状态转移方程: dp[i][j]=map[i][j].r * (dp[i][j+1]+2) + map[i][j].d * (dp[i+1][j]+2) + map[i][j].s * (dp[i][j]+2) (dp[i][j]用来记录期望)
于是乎,等式两边都有 dp[i][j],此时应当进行移项!
得到新的转移方程:dp[i][j]=[map[i][j].r * (dp[i][j+1]+2) + map[i][j].d * (dp[i+1][j]+2) + map[i][j].s*2]/(1-map[i][j].s)

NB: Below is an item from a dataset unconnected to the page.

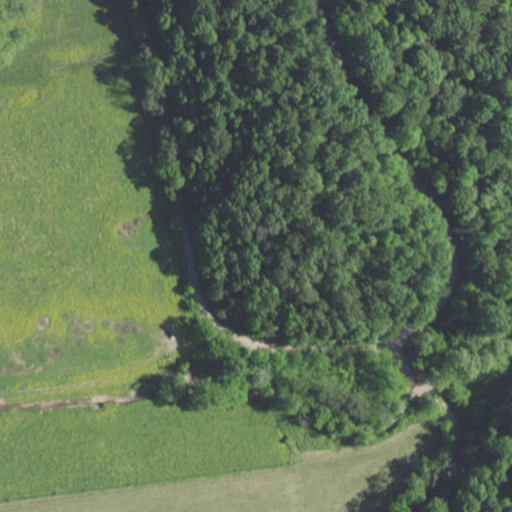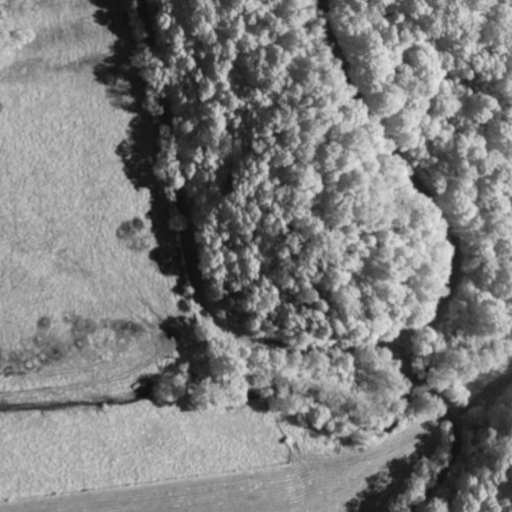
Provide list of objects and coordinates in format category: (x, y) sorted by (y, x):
road: (410, 176)
road: (211, 314)
road: (417, 378)
road: (444, 464)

由此方程我们可知, 如果分母 map[i][j].s=1 ,dp[i][j]的值为无穷大,此时不满足题意(本题的坑),所以此情况应特殊处理。
注意处理边界,搞起吧。。。
#include <stdio.h>
#define MAXN 1010
#define inf 1000000000
double dp[MAXN][MAXN];
struct Tpoint {
double s; //self
double r; //right
double d; //down
}map[MAXN][MAXN];
int r,c;
int main(){
while (scanf("%d%d",&r,&c)!=EOF) {
for (int i=0; i<r; i++) {
for (int j=0; j<c; j++) {
scanf("%lf%lf%lf",&map[i][j].s,&map[i][j].r,&map[i][j].d);
}
}
dp[r-1][c-1]=0;
for(int i=r-2; i>=0;i--) {
int j=c-1;
if(map[i][j].s==1) {dp[i][j]=0; continue;} //can not get off the grid
dp[i][j]=map[i][j].d * (dp[i+1][j]+2) + map[i][j].s*2;
dp[i][j]/=(1-map[i][j].s);
}
for(int j=c-2; j>=0;j--) {
int i=r-1;
if(map[i][j].s==1) {dp[i][j]=0; continue;} //can not get off the grid
dp[i][j]=map[i][j].r * (dp[i][j+1]+2) + map[i][j].s*2;
dp[i][j]/=(1-map[i][j].s);
}
for (int i=r-2; i>=0; i--) {
for (int j=c-2; j>=0; j--) {
if(map[i][j].s==1) {dp[i][j]=0; continue;} //can not get off the grid
dp[i][j]=map[i][j].r * (dp[i][j+1]+2) + map[i][j].d * (dp[i+1][j]+2) + map[i][j].s*2;
dp[i][j]/=(1-map[i][j].s);
}
}
printf("%.3f\n",dp[0][0]);
}
}